====== Provided data

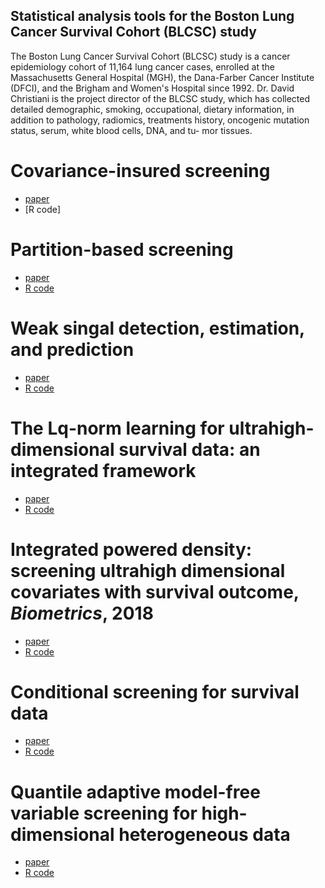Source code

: ## Statistical analysis tools for the Boston Lung Cancer Survival Cohort (BLCSC) study

The Boston Lung Cancer Survival Cohort (BLCSC) study is a cancer epidemiology cohort of 11,164 lung cancer cases, enrolled at the Massachusetts General Hospital (MGH), the
Dana-Farber Cancer Institute (DFCI), and the Brigham and Women's Hospital since 1992. Dr. David Christiani is the project director of the
BLCSC study, which has collected detailed demographic, smoking, occupational, dietary information, in addition to pathology, radiomics, treatments history, oncogenic mutation status, serum, white blood cells, DNA, and tu-
mor tissues. 

# Covariance-insured screening
  * [paper](https://www.stt.msu.edu/users/hhong/2018-CIS_CSDA_final%20%281%29.pdf)
  * [R code]
  
# Partition-based screening
 * [paper](https://www.stt.msu.edu/users/hhong/pbs.pdf)
 * [R code]()

# Weak singal detection, estimation, and prediction
 * [paper](https://www.stt.msu.edu/users/hhong/asmb.2340%20%281%29.pdf)
 * [R code]()


# The Lq-norm learning for ultrahigh-dimensional survival data: an integrated framework
  * [paper](https://www.stt.msu.edu/users/hhong/2018-CMC-0715-4p.pdf)
  * [R code](https://github.com/younghhk/software/blob/master/Lq.R)
  
# Integrated powered density: screening ultrahigh dimensional covariates with survival outcome, *Biometrics*, 2018 
  * [paper](https://www.stt.msu.edu/users/hhong/Hong_et_al-2017-Biometrics.pdf)
  * [R code](https://github.com/younghhk/software/blob/master/IPOD.R)
 
# Conditional screening for survival data
 * [paper](https://www.stt.msu.edu/users/hhong/conditional_survival.pdf) 
 * [R code](https://github.com/younghhk/software/blob/master/CS.R)
 
# Quantile adaptive model-free variable screening for high-dimensional heterogeneous data
 * [paper](https://www.stt.msu.edu/users/hhong/screening.pdf)
 * [R code](https://github.com/younghhk/software/blob/master/QA.R)
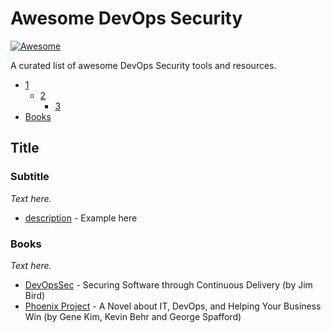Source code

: # Awesome DevOps Security

[![Awesome](https://cdn.rawgit.com/sindresorhus/awesome/d7305f38d29fed78fa85652e3a63e154dd8e8829/media/badge.svg)](https://github.com/sindresorhus/awesome)

A curated list of awesome DevOps Security tools and resources.

- [1](#1)
    - [2](#2)
        - [3](#3)
- [Books](#books)

## Title

### Subtitle

*Text here.*

* [description](https://www.example.com) - Example here

### Books

*Text here.*

* [DevOpsSec](https://www.oreilly.com/webops-perf/free/files/devopssec.pdf) - Securing Software through Continuous Delivery (by Jim Bird)
* [Phoenix Project](https://www.amazon.com/Phoenix-Project-DevOps-Helping-Business/dp/0988262592) - A Novel about IT, DevOps, and Helping Your Business Win (by Gene Kim, Kevin Behr and George Spafford)

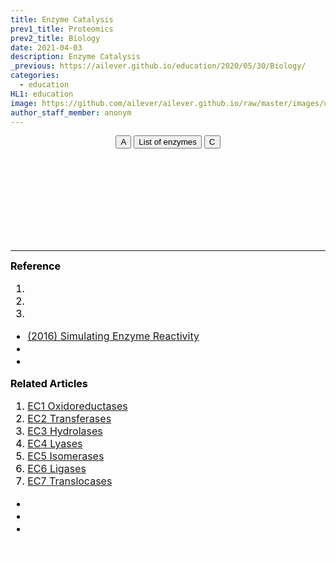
 ```yaml
---
title: Enzyme Catalysis
prev1_title: Proteomics
prev2_title: Biology
date: 2021-04-03
description: Enzyme Catalysis 
_previous: https://ailever.github.io/education/2020/05/30/Biology/
categories:
  - education
HL1: education
image: https://github.com/ailever/ailever.github.io/raw/master/images/unsplash/gray_Biology.png
author_staff_member: anonym
---
```


<!-- Top Block -->
<div align="center" class="top_btn_box">
  <button class="top_btn" type="button" onclick="location.href='#'">A</button>
  <button class="top_btn" type="button" onclick="location.href='https://en.wikipedia.org/wiki/List_of_enzymes'">List of enzymes</button>
  <button class="top_btn" type="button" onclick="location.href='#'">C</button>
</div><br>
<!-- Top Block -->

<!-- Content Block -->
<div align="left" style="font-size:medium;font-weight:normal;color:black;background-color:unset;">　<br><br></div>
<div align="left" style="font-size:medium;font-weight:normal;color:black;background-color:unset;">　<br><br></div>
<div align="left" style="font-size:medium;font-weight:normal;color:black;background-color:unset;">　<br><br></div>
<!-- Content Block -->

---

<!-- Reference Block -->
<div align="left" style="font-size:medium;font-weight:normal;color:black;background-color:unset;">
<b id='REF'>Reference</b>
<ol>
  <li><a href="#"></a></li>
  <li><a href="#"></a></li>
  <li><a href="#"></a></li>
</ol>
<ul>
  <li><a href="https://pubs.rsc.org/en/content/ebook/978-1-78262-429-5">(2016) Simulating Enzyme Reactivity</a></li>
  <li><a href="#"></a></li>
  <li><a href="#"></a></li>
</ul>
</div>
<!-- Reference Block -->

<!-- Article Block -->
<div align="left" style="font-size:medium;font-weight:normal;color:black;background-color:unset;">
<b id='ART'>Related Articles</b>
<ol>
  <li><a href="https://ailever.github.io/education/2021/04/03/_BIO-prt-en-enzyme-ec1-oxidoreductases/">EC1 Oxidoreductases</a></li>
  <li><a href="https://ailever.github.io/education/2021/04/03/_BIO-prt-en-enzyme-ec2-transferases/">EC2 Transferases</a></li>
  <li><a href="https://ailever.github.io/education/2021/04/03/_BIO-prt-en-enzyme-ec3-hydrolases/">EC3 Hydrolases</a></li>
  <li><a href="https://ailever.github.io/education/2021/04/03/_BIO-prt-en-enzyme-ec4-lyases/">EC4 Lyases</a></li>
  <li><a href="https://ailever.github.io/education/2021/04/03/_BIO-prt-en-enzyme-ec5-isomerases/">EC5 Isomerases</a></li>
  <li><a href="https://ailever.github.io/education/2021/04/03/_BIO-prt-en-enzyme-ec6-ligases/">EC6 Ligases</a></li>
  <li><a href="https://ailever.github.io/education/2021/04/03/_BIO-prt-en-enzyme-ec7-translocases/">EC7 Translocases</a></li>
</ol>
<ul>
  <li><a href="#"></a></li>
  <li><a href="#"></a></li>
  <li><a href="#"></a></li>
</ul>
</div>
<!-- Article Block -->

<!-- Bottom Block -->
<div align="center" class="bottom_btn_box">
  <span class="bottom_btn"><a href="https://github.com/ailever/ailever.github.io/blob/master/_posts/education/2021-04-03-_BIO-prt-en-enzyme-catalysis.md" target="_blank" style="color:white">Edit</a></span>
</div>
<!-- Bottom Block -->

<!-- Notice
# Mathematical Expression
- outline : $  $
- inline  : $$  $$

# Default Div Tag
- align : left, right, center
- font-size : xx-small, x-small, small, medium, large, x-large, xx-large
- font-weight : normal, bold
- color : red, orange, yellow, green, cyan, blue, purple, pink, white, gray, brown
- background-color : red, orange, yellow, green, cyan, blue, purple, pink, white, gray, brown

# Html Ref
- color code : https://htmlcolorcodes.com/
- tags : https://www.w3schools.com/tags/default.asp
- attributes : https://www.w3schools.com/tags/ref_attributes.asp
Notice -->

============

### Aim of the task
Each entry must be retyped word for word, with every image omitted.

### Completed exercise
Source code

: ## Statistical analysis tools for the Boston Lung Cancer Survival Cohort (BLCSC) study

The Boston Lung Cancer Survival Cohort (BLCSC) study is a cancer epidemiology cohort of 11,164 lung cancer cases, enrolled at the Massachusetts General Hospital (MGH), the
Dana-Farber Cancer Institute (DFCI), and the Brigham and Women's Hospital since 1992. Dr. David Christiani is the project director of the
BLCSC study, which has collected detailed demographic, smoking, occupational, dietary information, in addition to pathology, radiomics, treatments history, oncogenic mutation status, serum, white blood cells, DNA, and tu-
mor tissues. 

# Covariance-insured screening
  * [paper](https://www.stt.msu.edu/users/hhong/2018-CIS_CSDA_final%20%281%29.pdf)
  * [R code]
  
# Partition-based screening
 * [paper](https://www.stt.msu.edu/users/hhong/pbs.pdf)
 * [R code]()

# Weak singal detection, estimation, and prediction
 * [paper](https://www.stt.msu.edu/users/hhong/asmb.2340%20%281%29.pdf)
 * [R code]()


# The Lq-norm learning for ultrahigh-dimensional survival data: an integrated framework
  * [paper](https://www.stt.msu.edu/users/hhong/2018-CMC-0715-4p.pdf)
  * [R code](https://github.com/younghhk/software/blob/master/Lq.R)
  
# Integrated powered density: screening ultrahigh dimensional covariates with survival outcome, *Biometrics*, 2018 
  * [paper](https://www.stt.msu.edu/users/hhong/Hong_et_al-2017-Biometrics.pdf)
  * [R code](https://github.com/younghhk/software/blob/master/IPOD.R)
 
# Conditional screening for survival data
 * [paper](https://www.stt.msu.edu/users/hhong/conditional_survival.pdf) 
 * [R code](https://github.com/younghhk/software/blob/master/CS.R)
 
# Quantile adaptive model-free variable screening for high-dimensional heterogeneous data
 * [paper](https://www.stt.msu.edu/users/hhong/screening.pdf)
 * [R code](https://github.com/younghhk/software/blob/master/QA.R)
Source code

: # Awesome DevOps Security

[![Awesome](https://cdn.rawgit.com/sindresorhus/awesome/d7305f38d29fed78fa85652e3a63e154dd8e8829/media/badge.svg)](https://github.com/sindresorhus/awesome)

A curated list of awesome DevOps Security tools and resources.

- [1](#1)
    - [2](#2)
        - [3](#3)
- [Books](#books)

## Title

### Subtitle

*Text here.*

* [description](https://www.example.com) - Example here

### Books

*Text here.*

* [DevOpsSec](https://www.oreilly.com/webops-perf/free/files/devopssec.pdf) - Securing Software through Continuous Delivery (by Jim Bird)
* [Phoenix Project](https://www.amazon.com/Phoenix-Project-DevOps-Helping-Business/dp/0988262592) - A Novel about IT, DevOps, and Helping Your Business Win (by Gene Kim, Kevin Behr and George Spafford)

 ```yaml
---
title: Enzyme Catalysis
prev1_title: Proteomics
prev2_title: Biology
date: 2021-04-03
description: Enzyme Catalysis 
_previous: https://ailever.github.io/education/2020/05/30/Biology/
categories:
  - education
HL1: education
image: https://github.com/ailever/ailever.github.io/raw/master/images/unsplash/gray_Biology.png
author_staff_member: anonym
---
```


<!-- Top Block -->
<div align="center" class="top_btn_box">
  <button class="top_btn" type="button" onclick="location.href='#'">A</button>
  <button class="top_btn" type="button" onclick="location.href='https://en.wikipedia.org/wiki/List_of_enzymes'">List of enzymes</button>
  <button class="top_btn" type="button" onclick="location.href='#'">C</button>
</div><br>
<!-- Top Block -->

<!-- Content Block -->
<div align="left" style="font-size:medium;font-weight:normal;color:black;background-color:unset;">　<br><br></div>
<div align="left" style="font-size:medium;font-weight:normal;color:black;background-color:unset;">　<br><br></div>
<div align="left" style="font-size:medium;font-weight:normal;color:black;background-color:unset;">　<br><br></div>
<!-- Content Block -->

---

<!-- Reference Block -->
<div align="left" style="font-size:medium;font-weight:normal;color:black;background-color:unset;">
<b id='REF'>Reference</b>
<ol>
  <li><a href="#"></a></li>
  <li><a href="#"></a></li>
  <li><a href="#"></a></li>
</ol>
<ul>
  <li><a href="https://pubs.rsc.org/en/content/ebook/978-1-78262-429-5">(2016) Simulating Enzyme Reactivity</a></li>
  <li><a href="#"></a></li>
  <li><a href="#"></a></li>
</ul>
</div>
<!-- Reference Block -->

<!-- Article Block -->
<div align="left" style="font-size:medium;font-weight:normal;color:black;background-color:unset;">
<b id='ART'>Related Articles</b>
<ol>
  <li><a href="https://ailever.github.io/education/2021/04/03/_BIO-prt-en-enzyme-ec1-oxidoreductases/">EC1 Oxidoreductases</a></li>
  <li><a href="https://ailever.github.io/education/2021/04/03/_BIO-prt-en-enzyme-ec2-transferases/">EC2 Transferases</a></li>
  <li><a href="https://ailever.github.io/education/2021/04/03/_BIO-prt-en-enzyme-ec3-hydrolases/">EC3 Hydrolases</a></li>
  <li><a href="https://ailever.github.io/education/2021/04/03/_BIO-prt-en-enzyme-ec4-lyases/">EC4 Lyases</a></li>
  <li><a href="https://ailever.github.io/education/2021/04/03/_BIO-prt-en-enzyme-ec5-isomerases/">EC5 Isomerases</a></li>
  <li><a href="https://ailever.github.io/education/2021/04/03/_BIO-prt-en-enzyme-ec6-ligases/">EC6 Ligases</a></li>
  <li><a href="https://ailever.github.io/education/2021/04/03/_BIO-prt-en-enzyme-ec7-translocases/">EC7 Translocases</a></li>
</ol>
<ul>
  <li><a href="#"></a></li>
  <li><a href="#"></a></li>
  <li><a href="#"></a></li>
</ul>
</div>
<!-- Article Block -->

<!-- Bottom Block -->
<div align="center" class="bottom_btn_box">
  <span class="bottom_btn"><a href="https://github.com/ailever/ailever.github.io/blob/master/_posts/education/2021-04-03-_BIO-prt-en-enzyme-catalysis.md" target="_blank" style="color:white">Edit</a></span>
</div>
<!-- Bottom Block -->

<!-- Notice
# Mathematical Expression
- outline : $  $
- inline  : $$  $$

# Default Div Tag
- align : left, right, center
- font-size : xx-small, x-small, small, medium, large, x-large, xx-large
- font-weight : normal, bold
- color : red, orange, yellow, green, cyan, blue, purple, pink, white, gray, brown
- background-color : red, orange, yellow, green, cyan, blue, purple, pink, white, gray, brown

# Html Ref
- color code : https://htmlcolorcodes.com/
- tags : https://www.w3schools.com/tags/default.asp
- attributes : https://www.w3schools.com/tags/ref_attributes.asp
Notice -->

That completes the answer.